Os funcionários da organização compunham um grupo fechado dentro da sociedade da RDA: viviam em bairros próprios, dispunham de privilégios como salários mais altos do que a média, frequentavam lojas exclusivas, médicos, clínicas e colônias de férias especiais. Até na concessão do direito de obter um carro eles eram privilegiados.

Sua função era observar, controlar e incomodar. Mesmo assim, eles próprios eram constantemente vigiados. A fim de escrever um livro, a jornalista Ruth Hoffmann entrevistou filhos de funcinários da Stasi e constatou o quanto eles sofriam naquele ambiente e como esse passado marca suas vidas até hoje.

Deutsche Welle: Dos funcionários regulares da Stasi era esperada uma lealdade absoluta. O que isso significava para as famílias, especialmente para as crianças no dia a dia?

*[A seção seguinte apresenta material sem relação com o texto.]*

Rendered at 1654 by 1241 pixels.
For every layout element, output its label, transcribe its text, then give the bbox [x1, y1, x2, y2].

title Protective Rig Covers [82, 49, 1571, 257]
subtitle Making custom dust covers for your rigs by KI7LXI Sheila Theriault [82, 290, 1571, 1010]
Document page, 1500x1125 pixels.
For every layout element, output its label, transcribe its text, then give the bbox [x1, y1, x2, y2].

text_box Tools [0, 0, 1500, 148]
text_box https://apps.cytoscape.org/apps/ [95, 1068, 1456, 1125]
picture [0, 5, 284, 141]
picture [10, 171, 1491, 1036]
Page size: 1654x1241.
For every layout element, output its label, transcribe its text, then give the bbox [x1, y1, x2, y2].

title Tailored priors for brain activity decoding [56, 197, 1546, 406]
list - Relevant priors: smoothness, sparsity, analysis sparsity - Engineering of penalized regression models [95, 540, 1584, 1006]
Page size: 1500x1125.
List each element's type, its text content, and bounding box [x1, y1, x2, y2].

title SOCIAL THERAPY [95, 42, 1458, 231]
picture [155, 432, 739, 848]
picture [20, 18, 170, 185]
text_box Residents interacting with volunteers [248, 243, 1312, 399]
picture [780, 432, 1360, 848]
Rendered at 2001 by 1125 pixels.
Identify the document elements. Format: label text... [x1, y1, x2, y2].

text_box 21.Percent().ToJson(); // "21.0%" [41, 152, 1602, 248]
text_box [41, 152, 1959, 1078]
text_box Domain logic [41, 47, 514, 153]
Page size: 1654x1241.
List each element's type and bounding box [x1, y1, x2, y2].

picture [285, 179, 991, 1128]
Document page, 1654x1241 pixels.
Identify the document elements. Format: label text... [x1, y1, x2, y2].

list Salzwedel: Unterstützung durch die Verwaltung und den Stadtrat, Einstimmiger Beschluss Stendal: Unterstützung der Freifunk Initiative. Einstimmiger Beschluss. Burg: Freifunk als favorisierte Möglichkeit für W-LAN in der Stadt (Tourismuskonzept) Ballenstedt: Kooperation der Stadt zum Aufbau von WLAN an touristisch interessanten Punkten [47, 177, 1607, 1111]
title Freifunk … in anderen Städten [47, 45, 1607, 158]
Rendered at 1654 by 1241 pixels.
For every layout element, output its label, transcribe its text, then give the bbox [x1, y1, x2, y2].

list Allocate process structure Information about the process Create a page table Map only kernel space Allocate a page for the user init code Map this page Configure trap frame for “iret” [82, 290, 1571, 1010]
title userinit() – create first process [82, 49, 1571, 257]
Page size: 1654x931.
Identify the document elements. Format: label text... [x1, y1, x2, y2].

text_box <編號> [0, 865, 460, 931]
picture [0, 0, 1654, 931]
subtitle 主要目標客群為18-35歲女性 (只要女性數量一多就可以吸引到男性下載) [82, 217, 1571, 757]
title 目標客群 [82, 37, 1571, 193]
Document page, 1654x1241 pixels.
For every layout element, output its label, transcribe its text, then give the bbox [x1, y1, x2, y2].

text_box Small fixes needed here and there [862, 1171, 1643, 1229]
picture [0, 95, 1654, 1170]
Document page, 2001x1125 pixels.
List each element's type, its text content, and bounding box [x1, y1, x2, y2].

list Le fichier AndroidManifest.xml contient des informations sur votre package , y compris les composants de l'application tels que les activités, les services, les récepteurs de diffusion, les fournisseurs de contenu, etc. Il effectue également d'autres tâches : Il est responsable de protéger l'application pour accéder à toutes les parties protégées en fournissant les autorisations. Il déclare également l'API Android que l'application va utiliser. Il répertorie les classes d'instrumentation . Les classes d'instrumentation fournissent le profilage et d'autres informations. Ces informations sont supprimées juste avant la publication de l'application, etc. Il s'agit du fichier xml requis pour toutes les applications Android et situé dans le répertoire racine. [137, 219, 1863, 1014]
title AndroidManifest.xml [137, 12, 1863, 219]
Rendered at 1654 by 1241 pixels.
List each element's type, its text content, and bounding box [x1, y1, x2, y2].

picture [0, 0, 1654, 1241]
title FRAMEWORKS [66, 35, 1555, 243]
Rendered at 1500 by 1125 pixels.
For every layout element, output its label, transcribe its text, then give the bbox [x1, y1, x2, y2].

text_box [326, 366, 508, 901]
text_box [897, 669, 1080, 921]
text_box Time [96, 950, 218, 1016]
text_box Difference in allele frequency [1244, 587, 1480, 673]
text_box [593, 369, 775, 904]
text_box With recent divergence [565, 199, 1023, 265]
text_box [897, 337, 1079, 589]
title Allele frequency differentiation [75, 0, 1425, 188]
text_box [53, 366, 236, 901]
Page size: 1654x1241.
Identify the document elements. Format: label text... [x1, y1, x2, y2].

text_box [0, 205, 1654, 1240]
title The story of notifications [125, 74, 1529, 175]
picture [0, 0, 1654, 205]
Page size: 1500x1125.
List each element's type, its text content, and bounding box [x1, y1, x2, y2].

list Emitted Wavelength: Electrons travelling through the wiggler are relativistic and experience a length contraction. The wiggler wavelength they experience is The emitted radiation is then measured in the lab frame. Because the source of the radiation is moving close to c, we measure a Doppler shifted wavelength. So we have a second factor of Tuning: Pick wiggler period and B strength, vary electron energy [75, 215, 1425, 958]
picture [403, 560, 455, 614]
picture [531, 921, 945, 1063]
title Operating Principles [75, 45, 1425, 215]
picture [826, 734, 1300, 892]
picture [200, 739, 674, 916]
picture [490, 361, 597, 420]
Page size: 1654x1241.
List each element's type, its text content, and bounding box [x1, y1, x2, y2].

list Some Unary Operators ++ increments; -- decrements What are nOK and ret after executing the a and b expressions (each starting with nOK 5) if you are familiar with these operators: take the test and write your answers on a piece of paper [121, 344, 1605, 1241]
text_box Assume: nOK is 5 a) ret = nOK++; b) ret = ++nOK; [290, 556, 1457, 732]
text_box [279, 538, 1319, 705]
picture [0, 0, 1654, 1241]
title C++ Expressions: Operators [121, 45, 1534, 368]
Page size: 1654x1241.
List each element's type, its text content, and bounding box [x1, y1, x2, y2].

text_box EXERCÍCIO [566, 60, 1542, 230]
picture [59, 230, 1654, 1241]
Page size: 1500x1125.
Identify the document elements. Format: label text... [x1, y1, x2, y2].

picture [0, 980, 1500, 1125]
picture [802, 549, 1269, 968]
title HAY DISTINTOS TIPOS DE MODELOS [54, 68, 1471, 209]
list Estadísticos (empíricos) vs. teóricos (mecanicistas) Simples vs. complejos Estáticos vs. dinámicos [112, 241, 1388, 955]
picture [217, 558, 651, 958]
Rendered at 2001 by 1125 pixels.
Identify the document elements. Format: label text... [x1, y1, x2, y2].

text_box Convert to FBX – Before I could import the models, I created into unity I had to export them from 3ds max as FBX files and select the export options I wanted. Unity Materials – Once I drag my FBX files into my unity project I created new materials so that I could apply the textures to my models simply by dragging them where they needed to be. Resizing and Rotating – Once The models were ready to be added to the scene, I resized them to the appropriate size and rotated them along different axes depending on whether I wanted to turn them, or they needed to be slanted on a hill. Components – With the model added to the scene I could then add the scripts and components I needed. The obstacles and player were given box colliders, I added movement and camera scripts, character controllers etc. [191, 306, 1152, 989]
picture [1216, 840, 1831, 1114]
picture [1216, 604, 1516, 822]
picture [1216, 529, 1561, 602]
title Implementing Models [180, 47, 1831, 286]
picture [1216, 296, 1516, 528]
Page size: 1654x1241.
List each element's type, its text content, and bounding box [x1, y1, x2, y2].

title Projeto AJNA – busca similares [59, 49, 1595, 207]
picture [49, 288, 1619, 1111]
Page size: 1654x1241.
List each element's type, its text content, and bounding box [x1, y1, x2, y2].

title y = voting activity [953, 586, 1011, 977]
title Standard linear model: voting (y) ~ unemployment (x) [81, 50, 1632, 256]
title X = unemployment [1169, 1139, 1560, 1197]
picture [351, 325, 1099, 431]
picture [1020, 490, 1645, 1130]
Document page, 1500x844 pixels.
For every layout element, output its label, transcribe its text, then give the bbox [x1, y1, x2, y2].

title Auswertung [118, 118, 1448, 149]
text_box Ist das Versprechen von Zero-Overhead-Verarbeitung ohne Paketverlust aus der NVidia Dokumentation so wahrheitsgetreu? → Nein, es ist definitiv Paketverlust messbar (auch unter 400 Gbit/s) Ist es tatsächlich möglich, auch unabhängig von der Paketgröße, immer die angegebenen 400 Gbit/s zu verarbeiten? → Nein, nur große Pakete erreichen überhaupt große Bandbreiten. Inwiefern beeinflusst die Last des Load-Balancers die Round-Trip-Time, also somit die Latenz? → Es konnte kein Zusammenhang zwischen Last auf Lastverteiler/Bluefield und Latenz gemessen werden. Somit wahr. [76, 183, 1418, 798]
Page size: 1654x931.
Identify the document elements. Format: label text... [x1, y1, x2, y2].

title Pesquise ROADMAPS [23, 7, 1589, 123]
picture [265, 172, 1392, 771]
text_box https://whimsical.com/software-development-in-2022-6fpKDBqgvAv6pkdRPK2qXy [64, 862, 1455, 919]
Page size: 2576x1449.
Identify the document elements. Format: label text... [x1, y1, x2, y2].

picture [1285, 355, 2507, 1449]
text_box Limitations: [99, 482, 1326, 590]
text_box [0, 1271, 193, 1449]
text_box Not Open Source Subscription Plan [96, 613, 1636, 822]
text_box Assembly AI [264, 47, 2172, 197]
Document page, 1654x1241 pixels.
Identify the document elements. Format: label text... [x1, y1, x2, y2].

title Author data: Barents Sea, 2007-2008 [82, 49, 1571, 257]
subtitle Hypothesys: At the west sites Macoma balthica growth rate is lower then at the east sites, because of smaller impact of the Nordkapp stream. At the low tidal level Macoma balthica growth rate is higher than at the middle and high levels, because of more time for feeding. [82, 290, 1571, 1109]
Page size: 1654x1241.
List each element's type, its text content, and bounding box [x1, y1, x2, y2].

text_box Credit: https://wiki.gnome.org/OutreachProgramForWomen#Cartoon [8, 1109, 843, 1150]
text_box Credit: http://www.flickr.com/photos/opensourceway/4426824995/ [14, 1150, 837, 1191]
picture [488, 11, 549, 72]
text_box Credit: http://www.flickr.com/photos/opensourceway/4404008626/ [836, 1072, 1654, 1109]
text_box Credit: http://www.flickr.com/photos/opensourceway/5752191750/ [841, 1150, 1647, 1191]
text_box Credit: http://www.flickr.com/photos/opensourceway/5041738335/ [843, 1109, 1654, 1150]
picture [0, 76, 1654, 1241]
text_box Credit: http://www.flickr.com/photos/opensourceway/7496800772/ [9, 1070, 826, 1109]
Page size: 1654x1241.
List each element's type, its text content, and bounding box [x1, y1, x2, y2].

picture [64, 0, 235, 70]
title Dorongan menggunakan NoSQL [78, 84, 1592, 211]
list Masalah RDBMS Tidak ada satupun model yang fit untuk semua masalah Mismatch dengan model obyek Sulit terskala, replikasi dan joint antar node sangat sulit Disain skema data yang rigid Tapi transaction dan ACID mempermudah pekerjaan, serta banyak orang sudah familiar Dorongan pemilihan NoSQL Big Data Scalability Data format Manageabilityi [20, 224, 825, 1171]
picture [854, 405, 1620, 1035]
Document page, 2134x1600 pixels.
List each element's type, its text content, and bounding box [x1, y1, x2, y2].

Ruth Hoffmann: Para as crianças isso significava que elas eram obrigadas, sem ser consultadas, a respeitar essa lealdade absoluta, pois tudo o que elas viessem a fazer de errado poderia ter consequências para seus pais. Elas tinham que funcionar em concomitância com seus pais e com o sistema. Concretamente, isso significava, por exemplo, que elas eram obrigadas a dizer para os outros: 'Meu pai trabalha no Ministério do Interior'. Uma mentira sob comando, sobre a qual elas muitas vezes nem sabiam se tratar de uma mentira, já que o trabalho do pai em casa era um tabu e ninguém falava sobre isso. Ou seja, segredos e mentiras tanto fora quanto dentro de casa.

O que significava isso na escola? Os professores provavelmente sabiam da lenda em torno desse local de trabalho.

Acredito que o código fosse conhecido. Afinal, não era desonroso trabalhar para a Stasi. Tratava-se de uma organização muito importante para o Estado. E os professores também estavam de alguma forma a serviço do Estado.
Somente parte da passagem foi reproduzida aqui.